Though dancers make it look easy, it's not been easy; 20 years ago, SFB was just emerging from bankruptcy and a Save Our Ballet campaign that saw dancers in costumes in the street begging the city to come to the rescue. After Ford Foundation help and a professional management turn-around that included the spectacular firing of artistic director Michael Smuin — a searing episode, with front-page headlines for weeks, and proxy-fights waged on the front steps of the Opera House — management was put in the hands of the impeccable classicist Helgi Tomasson, who has shepherded the company through two decades of balanced budgets and steadily improving reviews, to the point where the company is now considered one of the very good ballet companies in the world.

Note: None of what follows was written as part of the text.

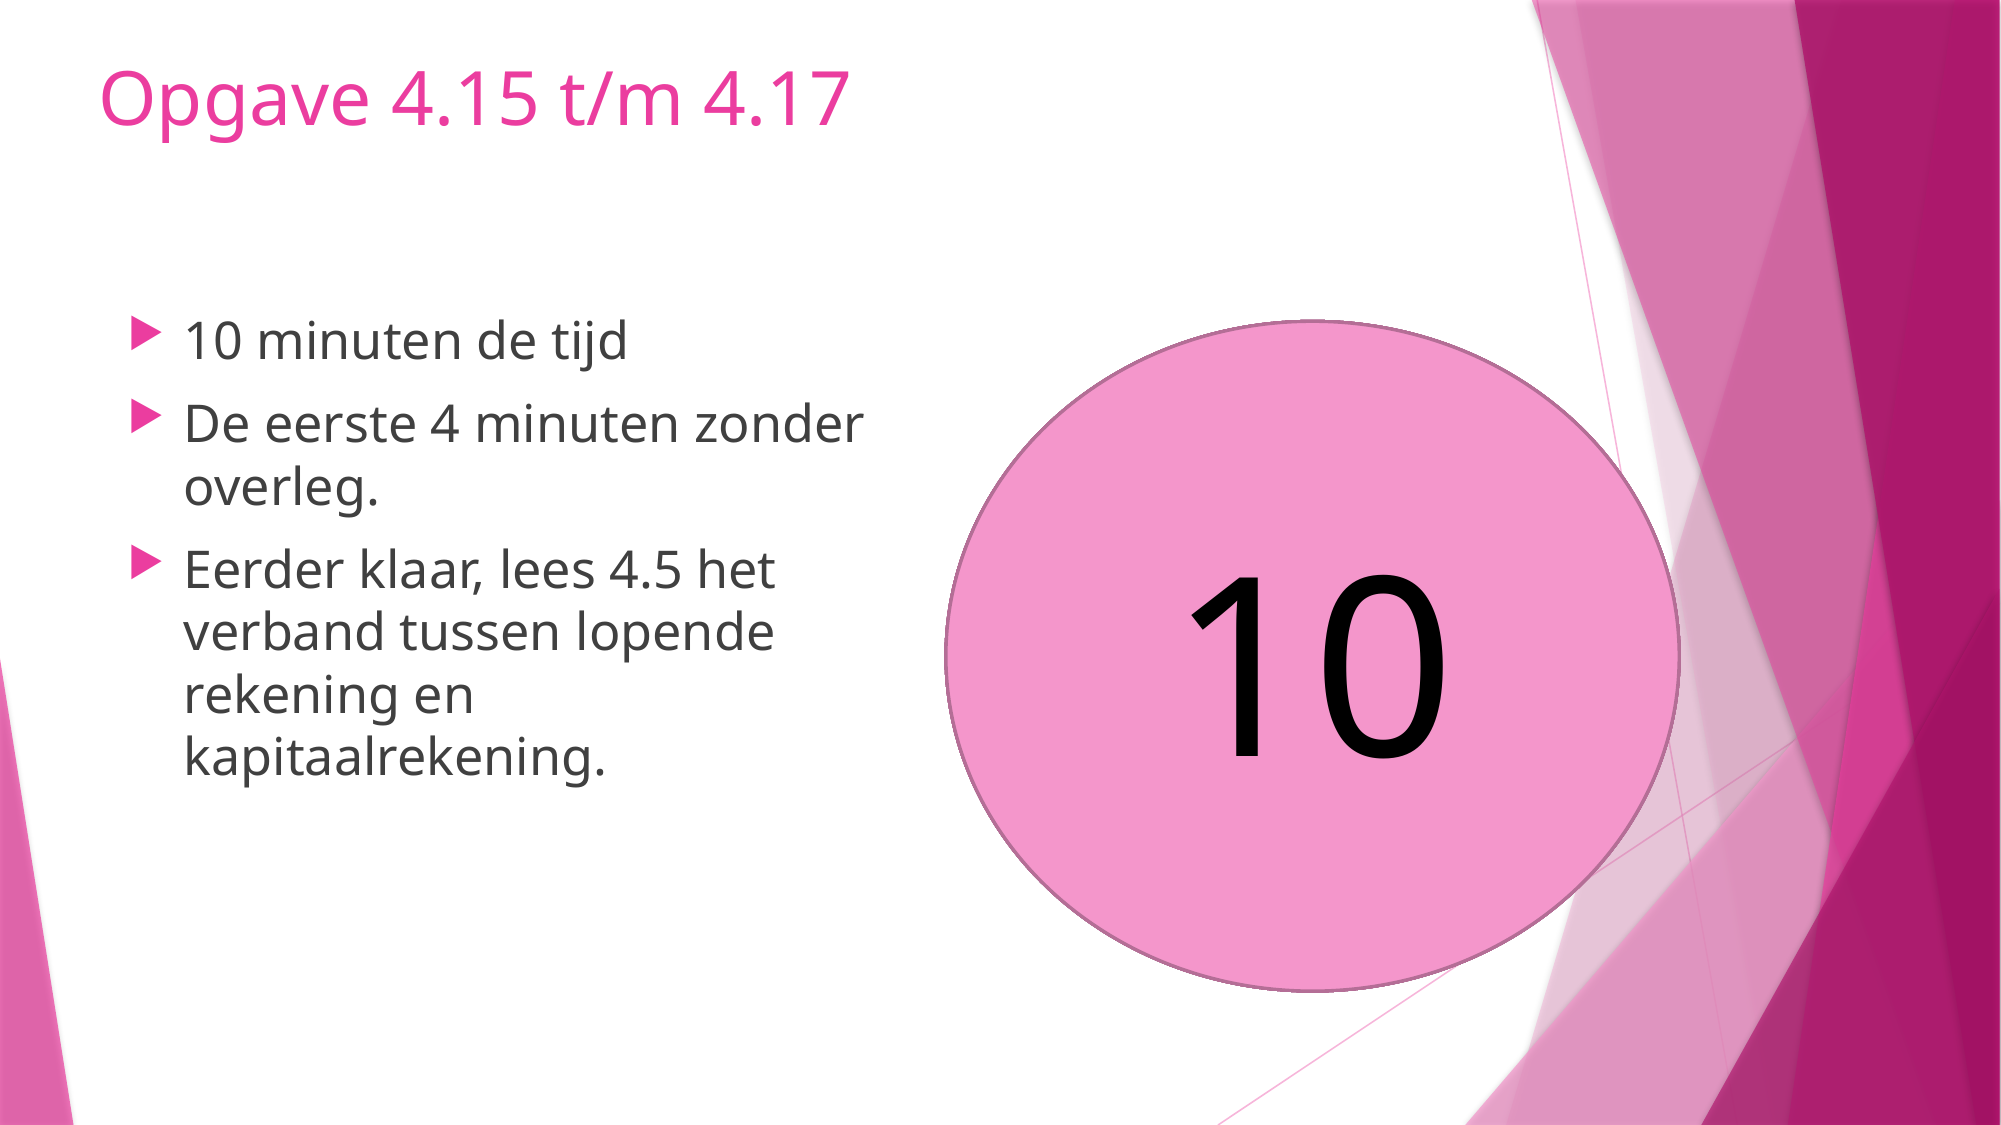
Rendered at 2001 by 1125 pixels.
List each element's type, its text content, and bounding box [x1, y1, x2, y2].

The party was a double event: a reunion for the dancers, but also the rebirth of the Library for the Performing Arts under its new name. Just inside the door, former SFB Director Lew Christensen looked down from the wall in the famous George Platt Lynes photograph: nearly naked, nipples showing, inside the cellophane grease-monkey costume designed for his ballet Filling Station by Paul Cadmus. Next to him, posterized to larger than life-size, a ballerina in a space-age costume lunged into the scene: it's Elise Reimann as the Principal Dynamo from the famous Ballet Mecanique, choreographed by the company's founder Adolph Bolm, and the hit of the ballet's first season in 1933. The links between SFB and the Museum go back to its beginning, since the core of its holdings remains the collection of watercolors, sketches, designs, and costumes of Russell Hartley, designer/costumer for SFB's early years. It's said that Hartley made half of the costumes for the first production of The Nutcracker out of the curtains for the old Cort Theater, which he bought when it went out of business.

The exhibition (which runs until August) is itself a wonder. You can stand nose–to-velvet with the deep-blue doublet Romeo wore when he met Juliet, and there's the gown she wore to the ball. There's a vermilion costume from the Ballets Russes Coq d'Or, constructed by Karinska's studio in London. Across the way there are maquettes, including a scale model for the buffalo that emerged from the fog in Smuin's protest ballet, A Song for Dead Warriors, inspired by Bury my Heart at Wounded Knee.

Starstruck corps

Reunions bring up a lot of emotions. Rachelle Reyes, who said she danced in the corps behind Ms. Vollmar, looked starstruck and decades younger than she must actually be as she told me how excited she was to be here. Jamie Zimmerman, who once had the most beautiful feet in the company, still radiates energy like a star, says she's a mom now and has a school up north, and admits when pressed that the kids still think she has a beautiful foot. Jennifer Blake, who took the stage by storm in Ballo della Regina, still vibrates like a rapier and was electric with excitement to see dancers she'd shared the stage with — like Eric Hoisington, whose heroic muscularity made a matinee idol out of him a decade ago, when he danced like a Rodin statue come to life. He's living in New York now and teaching. For those of us who survived the AIDS era, it's not hard to remember falling asleep dreaming of David McNaughton, the great star of the era when all possibilities seemed still open; he was at the party looking like the Dude's modest younger brother. McNaughton once seemed to live in the air. It was a way of life he learned from his teacher, arguably the school's greatest teacher, Anatole Vilzak, whom McNaughton took into his home in his dying years. He's writing a poem about Mr. Vilzak.

There's a clutch of alums who direct ballet companies, in Cincinnati, Boston, Portland. And SFB alums Val Caniparoli and Julia Adam are in demand as choreographers. But teaching is the alum's mainstay. Lucky for us: as a result, the area is studded with ballet schools, and it follows that the audience is rich with members who can dance. It's impossible to overstate the importance of SFB School; in 75 years, they've not only trained the dancers, they've trained those who've trained the audience.